Note: This story was originally published in July 2020. We had some updated versions since then, but we’re pulling this back up in case you missed it the first time around.
COVID has been incredibly disruptive, not just to our lifestyles but to our moods as well. Passions have been inflamed by differences in how (or if) we should respond. The Institute for Healthcare Improvement (IHI) has been collecting stories of COVID at this link. This seemed like a good opportunity to understand the underlying mood using sentiment analysis.
Sentiment Analysis is a sub-field of Natural Language Processing (NLP) that identifies the emotional valence of words (Silge & Robinson, 2020). I haven’t really seen sentiment analysis used in community-based projects, but it has the potential to be a useful tool in identifying trends and concepts that are associated with emotionally reactive topics. With that in mind, 1) Are IHI’s COVID stories positive or negative, and 2) how have the emotions changed over time? I looked at this in R using the phenomenal tidytext package.
I pulled and collected all the stories and associated metadata (like author and date published) off of IHI’s website. I then used two natural language processing techniques to analyze the stories. To obtain descriptive data, I used a Bag-of-Words (BOW) approach. BOW treats the words within a text as meaningful in and of themselves. The more frequently that a word occurs, the more relevant it is in descriptive analysis.
I used two preprocessing steps to prepare the text. I first removed stopwords: words that add little informative value to the overall text, such as “and,” “the,” and “with.” I then lemmatized the remaining words. Lemmatization involves converting a word down to its base form. In some cases, this involves making singular words plural. In others, it consists of normalizing the tense of the word (which is especially relevant when dealing with irregular verbs in English, such as “be”).
I used the bing lexicon (or group of words) for the sentiment analysis, which assigns words to a positive or negative sentiment (Liu, 2015).
As of July 17, 2020, 55 stories were posted on the website. The histogram below shows the distribution of word counts across all stories (Figure 1).
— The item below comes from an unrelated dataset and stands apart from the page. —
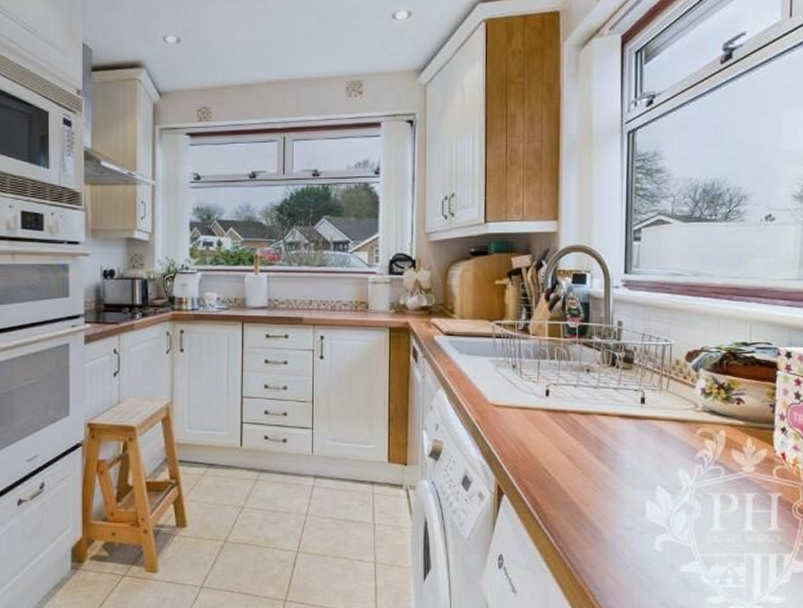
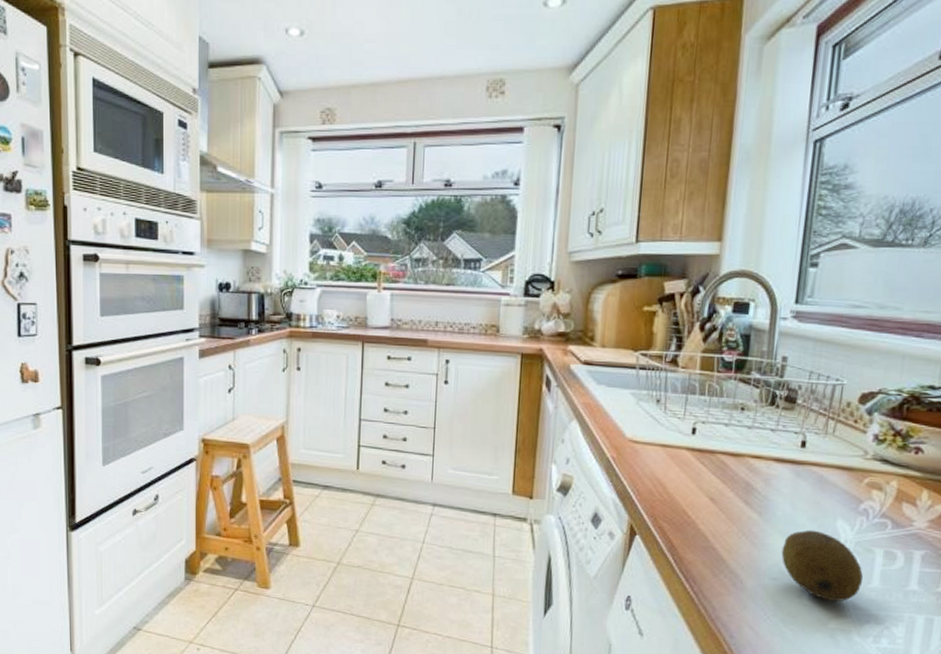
fruit: none [633,480,705,547] -> present [781,530,863,602]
One general challenge in NLP is negation, or when a word or phrase signifies that the word or phrase that follows should be interpreted in the opposite direction. Commonly, these are preceded by words like “not,” “won’t,” and so on. Therefore, I had to correct, for instance, the stories where phrases were preceded by negation. For example, “this is not great” has a negative valence. For the bing analysis, this involved switching the direction of the word (from positive to negative and vice versa).
I then looked at the overall sentiment of the story, whether it was mostly positive or negative. Figure 5 shows the top stories for most positive or negative (net sentiment either greater than ten or less than -10.) The longer the bar, the more positive or negative the stories are.
I then looked at trends in sentiment over time, using the dates of when the stories were posted on the website. This figure shows wide swings in net sentiment over time before leveling out into a more neutral state.
The body of stories gathered by IHI displays a wide range of emotions, which seems on-the-face consistent with the experiences of many people over time. Although the number of stories has lessened over time, so has the intensity of emotional reactions.
Thinking more broadly, this brief analysis shows how sentiment analysis can be used to look at changes in community context on an emotional level over time. Community practitioners could use similar methods to look at specific issues that are of concern (e.g., police-community relations, housing policies.)
From a methods note, I could have made the code cleaner, but ¯\_(ツ)_/¯
References
Ignatow, G, & Mihalcea, R. (2018). An Introduction to Text Mining. Sage. Thousand Oaks, CA.
Liu, B. (2015). Sentiment Analysis: mining sentiments, opinions, and emotions.
Mohammad, S. M., Kiritchenko, S., & Zhu, X. (2013). NRC-Canada: Building the state-of-the-art in sentiment analysis of tweets. arXiv preprint arXiv:1308.6242.
Silge, J. & Robinson, D. (2020). Text Mining. A Tidy Approach. found here.